Topline data show that both doses of tavapadon achieved the primary endpoint in the TEMPO-1 study, improving on parts II and III of a Parkinson’s measurement scale called the MDS-UPDRS after 26 weeks. The improvements from baseline were statistically significant when compared to placebo, and both doses hit a p-value of p<0.0001, AbbVie said.

In the study, a 5 mg dose induced an average -9.7-point improvement and the 15 mg dose improved scores by an average -10.2 points. Patients in the placebo group saw an average 1.8-point increase in their scores.

Tavapadon is a selective dopamine D1/D5 receptor partial agonist originally developed by Pfizer, but whose development was terminated in 2017 before being spun out into Cerevel a year later. AbbVie’s acquisition of Cerevel closed last month.

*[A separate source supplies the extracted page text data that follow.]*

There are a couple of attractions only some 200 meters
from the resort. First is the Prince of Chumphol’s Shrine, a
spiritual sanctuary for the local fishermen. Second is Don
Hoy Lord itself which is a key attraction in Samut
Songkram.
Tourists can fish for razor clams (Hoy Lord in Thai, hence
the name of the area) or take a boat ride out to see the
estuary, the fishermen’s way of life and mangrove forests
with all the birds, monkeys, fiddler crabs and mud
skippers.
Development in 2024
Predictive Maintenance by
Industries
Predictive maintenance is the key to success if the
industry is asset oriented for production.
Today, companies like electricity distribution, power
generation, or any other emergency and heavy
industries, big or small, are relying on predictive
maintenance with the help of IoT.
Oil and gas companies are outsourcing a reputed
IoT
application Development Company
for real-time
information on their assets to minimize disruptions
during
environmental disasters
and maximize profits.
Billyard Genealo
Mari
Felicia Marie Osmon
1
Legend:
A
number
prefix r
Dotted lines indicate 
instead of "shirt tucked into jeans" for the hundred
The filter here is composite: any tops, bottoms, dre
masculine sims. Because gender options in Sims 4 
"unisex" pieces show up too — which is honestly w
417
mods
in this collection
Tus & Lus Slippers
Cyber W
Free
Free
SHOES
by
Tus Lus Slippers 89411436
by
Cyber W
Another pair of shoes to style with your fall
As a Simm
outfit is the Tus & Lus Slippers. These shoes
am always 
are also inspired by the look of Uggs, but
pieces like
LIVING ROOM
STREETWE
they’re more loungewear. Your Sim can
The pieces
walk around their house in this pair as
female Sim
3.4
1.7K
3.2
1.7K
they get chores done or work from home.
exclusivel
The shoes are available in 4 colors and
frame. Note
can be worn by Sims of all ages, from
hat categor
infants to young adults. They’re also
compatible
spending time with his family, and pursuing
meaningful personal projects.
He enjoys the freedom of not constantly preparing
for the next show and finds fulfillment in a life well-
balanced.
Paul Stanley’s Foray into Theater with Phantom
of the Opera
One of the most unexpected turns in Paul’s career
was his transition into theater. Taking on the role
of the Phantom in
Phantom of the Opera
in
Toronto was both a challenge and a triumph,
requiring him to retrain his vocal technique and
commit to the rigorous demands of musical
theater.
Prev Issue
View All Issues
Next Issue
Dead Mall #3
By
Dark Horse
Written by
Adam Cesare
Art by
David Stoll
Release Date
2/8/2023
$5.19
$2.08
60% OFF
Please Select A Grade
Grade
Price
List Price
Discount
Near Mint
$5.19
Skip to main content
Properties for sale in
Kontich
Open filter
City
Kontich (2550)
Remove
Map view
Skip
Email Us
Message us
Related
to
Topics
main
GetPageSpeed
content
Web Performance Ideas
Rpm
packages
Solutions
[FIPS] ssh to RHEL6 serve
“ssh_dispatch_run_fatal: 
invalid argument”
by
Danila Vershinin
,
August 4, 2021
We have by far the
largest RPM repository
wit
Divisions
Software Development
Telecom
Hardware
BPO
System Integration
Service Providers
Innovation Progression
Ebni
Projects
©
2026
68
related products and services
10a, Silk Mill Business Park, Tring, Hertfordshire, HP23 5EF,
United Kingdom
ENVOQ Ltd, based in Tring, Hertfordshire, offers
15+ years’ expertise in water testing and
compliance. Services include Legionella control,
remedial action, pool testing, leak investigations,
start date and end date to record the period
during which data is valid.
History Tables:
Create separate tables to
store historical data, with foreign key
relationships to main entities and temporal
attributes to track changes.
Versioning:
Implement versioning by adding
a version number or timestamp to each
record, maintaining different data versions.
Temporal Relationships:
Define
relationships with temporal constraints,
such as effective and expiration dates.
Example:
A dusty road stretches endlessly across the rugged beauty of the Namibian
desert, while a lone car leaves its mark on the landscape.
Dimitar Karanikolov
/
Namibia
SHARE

Thursday’s data follow a win in the Phase 3 TEMPO-3 study in April in the adjunctive setting for adults with late-stage Parkinson’s who are already on levodopa, a common treatment for this group. The Phase 3 TEMPO-2 trial, testing tavapadon as a flexible-dose monotherapy, is expected to read out by the end of the year.

While AbbVie executives said a schizophrenia drug called emraclidine carried “the bulk of the value” of the acquisition, tavapadon is the most advanced program in the company’s pipeline. AbbVie isn’t sharing when it plans to file for an approval with the FDA, a company spokesperson said.